Emily anticipates this experience as something fantastic where she will not only be of help to others but hopes to enrich her own abilities with things learned while working in this outstanding atmosphere.  Soweto is the largest black community in South Africa and it is enterprising and affluent with possibilities and businesses.

There are 11 languages spoken there. Though Emily is qualified to speak some Spanish following years of study in high school and college, that is not one of the languages spoken there, however English is. She laughed when she said, "I am hoping to pick up a bit of the language of Zulu to add to my multi-language repertoire."

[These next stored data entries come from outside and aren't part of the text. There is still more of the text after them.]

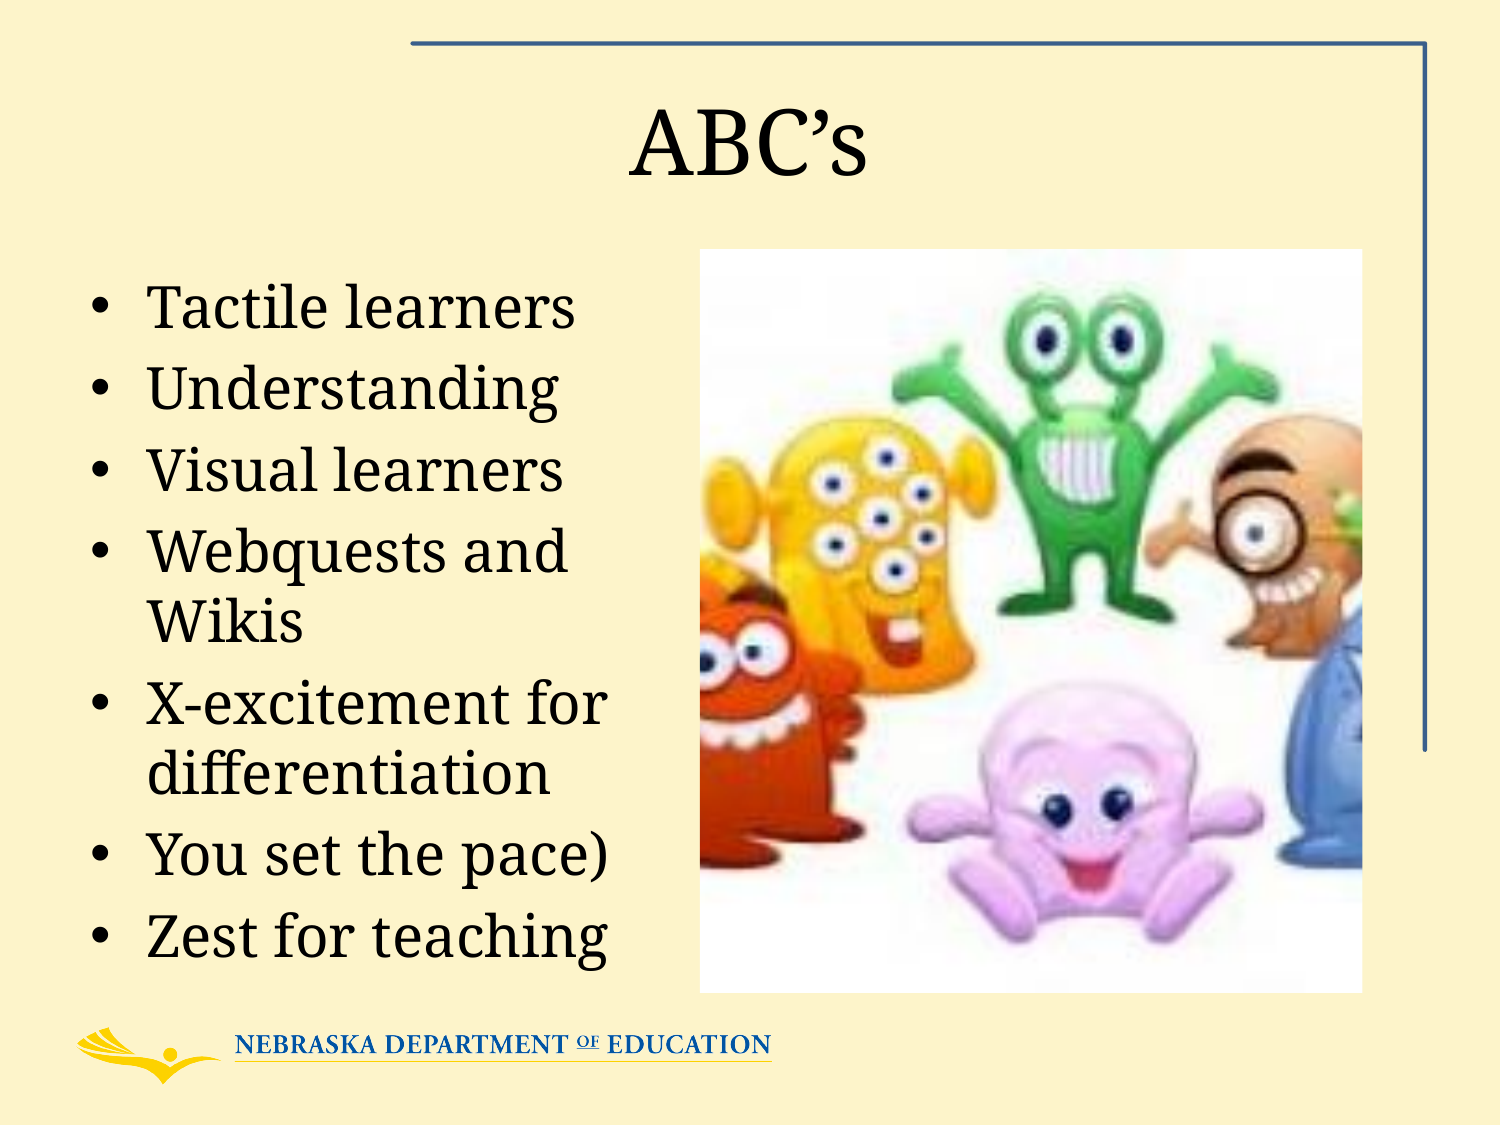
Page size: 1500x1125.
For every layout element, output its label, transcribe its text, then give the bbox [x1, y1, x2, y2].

list Tactile learners Understanding Visual learners Webquests and Wikis X-excitement for differentiation You set the pace) Zest for teaching [75, 262, 738, 1005]
picture [75, 1024, 800, 1094]
picture [699, 249, 1363, 993]
title ABC’s [75, 45, 1425, 233]
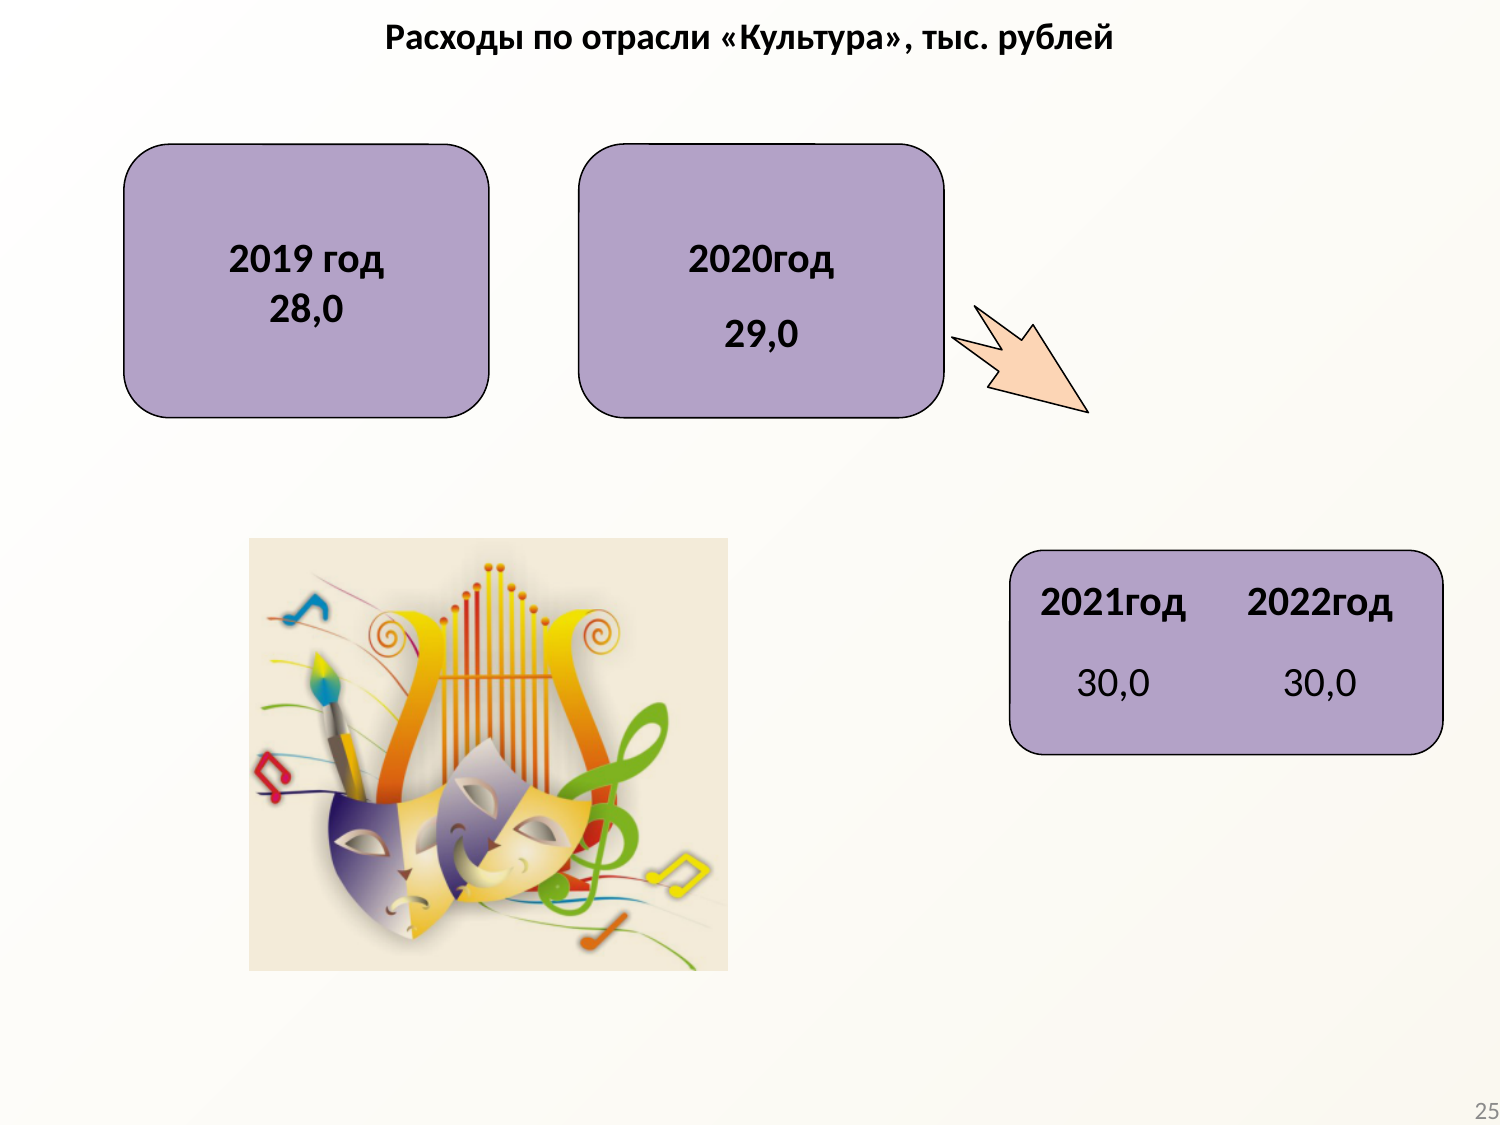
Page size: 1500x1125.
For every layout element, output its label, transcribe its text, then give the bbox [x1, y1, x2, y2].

Emily, the oldest in the Dahle family, is 22, and only sister of two brothers. Matt, 19, attends college at South Dakota State, and Gabe, 13, is going into 8th grade at NRHEG.

Emily participated in volleyball, gymnastics and softball, as well as played in the high school band, and was a member of the Color Guard. She also worked at St. Olaf Lake during the summers, first in the concession stand, later as a lifeguard.

The Dahles live on an acreage south of Pontoppidan Lutheran Church, which they attend. Living near Owatonna, Ed worked at different jobs and currently enjoys working for a local farmer. Darlyne has been teaching in the NRHEG school system since 1993, particularly in the most important preschool classes. She loves her work and the opportunity to be a part of what she believes is the most attractive and inspiring school system.

Emily hopes to keep in touch with family and friends via computer and Facebook while she is off doing missionary work. This enterprising young lady hopes to be able to give the NRHEG Star Eagle some timely reports of "Life in South Africa."

Her parents are making plans to visit her during the Christmas holiday, when it will be summer there.  he is not sure how intense the heat can be during the summer, but when she arrives in that hemisphere, "winter" evening temperatures can reach as low as 40 degrees.

Our thoughts and prayers go with Emily on this journey of a lifetime. Another industrious young person who is indeed making a difference!